(Camera calibration parameters)

==============================

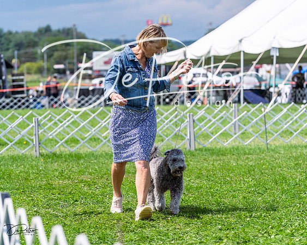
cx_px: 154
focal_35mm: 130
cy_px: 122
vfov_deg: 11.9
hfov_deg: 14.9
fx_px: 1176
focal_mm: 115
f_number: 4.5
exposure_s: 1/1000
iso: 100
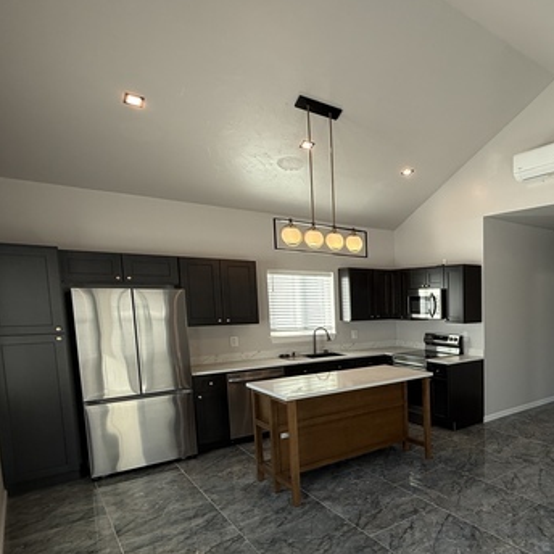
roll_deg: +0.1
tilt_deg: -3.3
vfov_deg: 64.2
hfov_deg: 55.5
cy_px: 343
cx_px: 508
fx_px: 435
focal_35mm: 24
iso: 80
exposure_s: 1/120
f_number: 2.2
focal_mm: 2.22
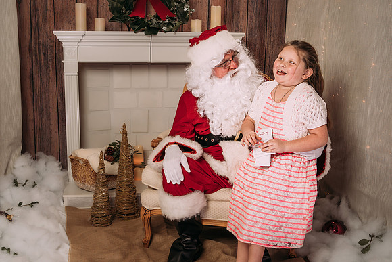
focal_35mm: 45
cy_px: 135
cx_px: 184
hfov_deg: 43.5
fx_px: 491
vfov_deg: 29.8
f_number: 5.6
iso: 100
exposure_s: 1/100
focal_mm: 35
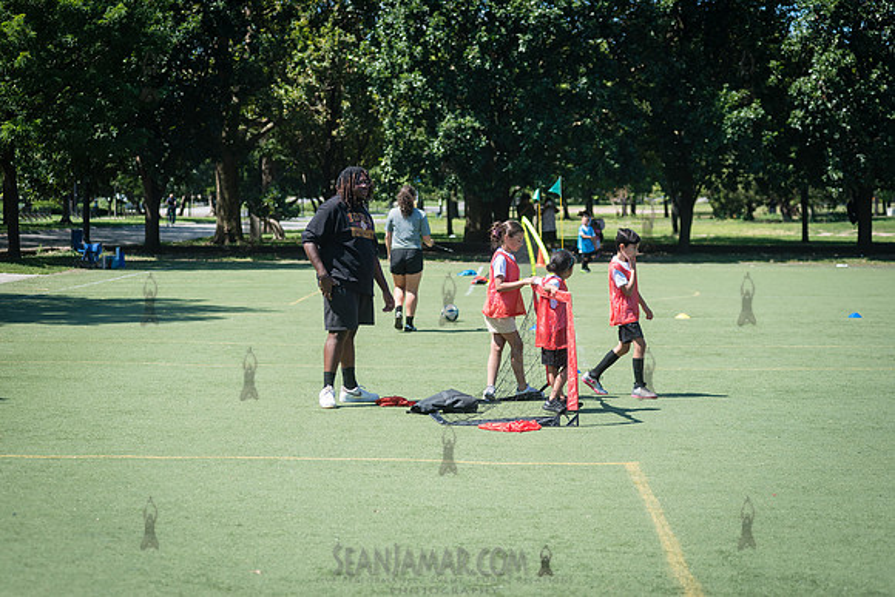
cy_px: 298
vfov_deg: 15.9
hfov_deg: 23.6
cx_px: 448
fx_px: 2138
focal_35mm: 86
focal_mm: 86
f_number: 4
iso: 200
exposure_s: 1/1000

==============================

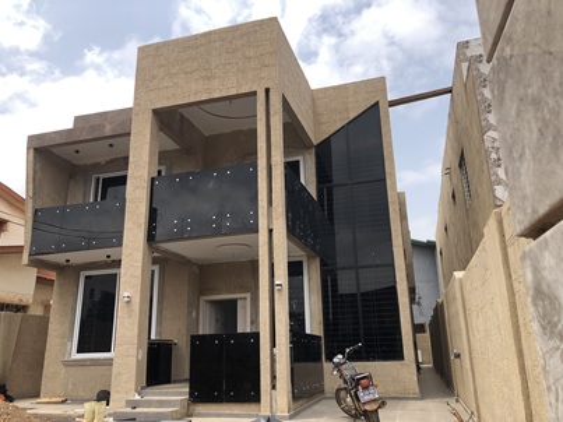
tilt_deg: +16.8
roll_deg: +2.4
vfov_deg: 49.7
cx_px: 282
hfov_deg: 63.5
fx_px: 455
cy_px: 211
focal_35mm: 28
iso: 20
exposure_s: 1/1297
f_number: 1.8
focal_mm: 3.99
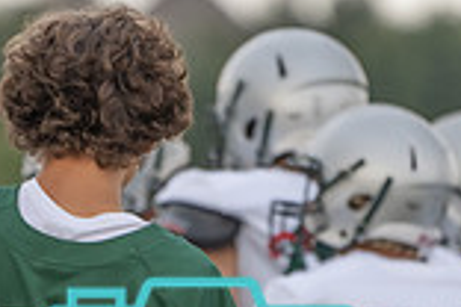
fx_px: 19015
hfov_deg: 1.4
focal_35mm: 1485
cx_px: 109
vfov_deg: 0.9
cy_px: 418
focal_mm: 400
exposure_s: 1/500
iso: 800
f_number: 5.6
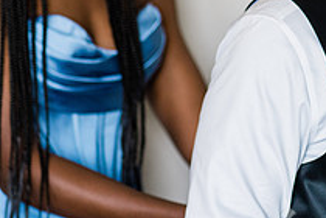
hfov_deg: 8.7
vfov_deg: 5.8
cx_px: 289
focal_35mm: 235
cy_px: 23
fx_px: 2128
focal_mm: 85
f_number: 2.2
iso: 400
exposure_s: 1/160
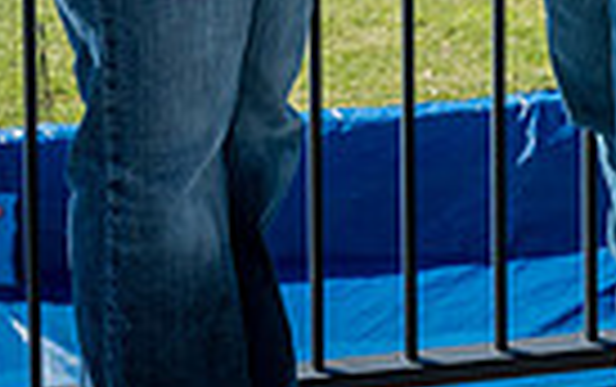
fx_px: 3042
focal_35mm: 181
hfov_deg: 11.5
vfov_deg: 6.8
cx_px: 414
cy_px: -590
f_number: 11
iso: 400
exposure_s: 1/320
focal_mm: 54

==============================

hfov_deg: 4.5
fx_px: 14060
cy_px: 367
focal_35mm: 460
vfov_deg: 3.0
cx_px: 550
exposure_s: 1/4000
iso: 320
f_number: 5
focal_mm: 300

==============================

Copy the lines above exactly, starting with the line that contains "focal_35mm: 28" and ending with the line that contains "focal_mm: 54", and leave out any pictures.

_Problem solution_
focal_35mm: 28
iso: 20
exposure_s: 1/1297
f_number: 1.8
focal_mm: 3.99
fx_px: 19015
hfov_deg: 1.4
focal_35mm: 1485
cx_px: 109
vfov_deg: 0.9
cy_px: 418
focal_mm: 400
exposure_s: 1/500
iso: 800
f_number: 5.6
hfov_deg: 8.7
vfov_deg: 5.8
cx_px: 289
focal_35mm: 235
cy_px: 23
fx_px: 2128
focal_mm: 85
f_number: 2.2
iso: 400
exposure_s: 1/160
fx_px: 3042
focal_35mm: 181
hfov_deg: 11.5
vfov_deg: 6.8
cx_px: 414
cy_px: -590
f_number: 11
iso: 400
exposure_s: 1/320
focal_mm: 54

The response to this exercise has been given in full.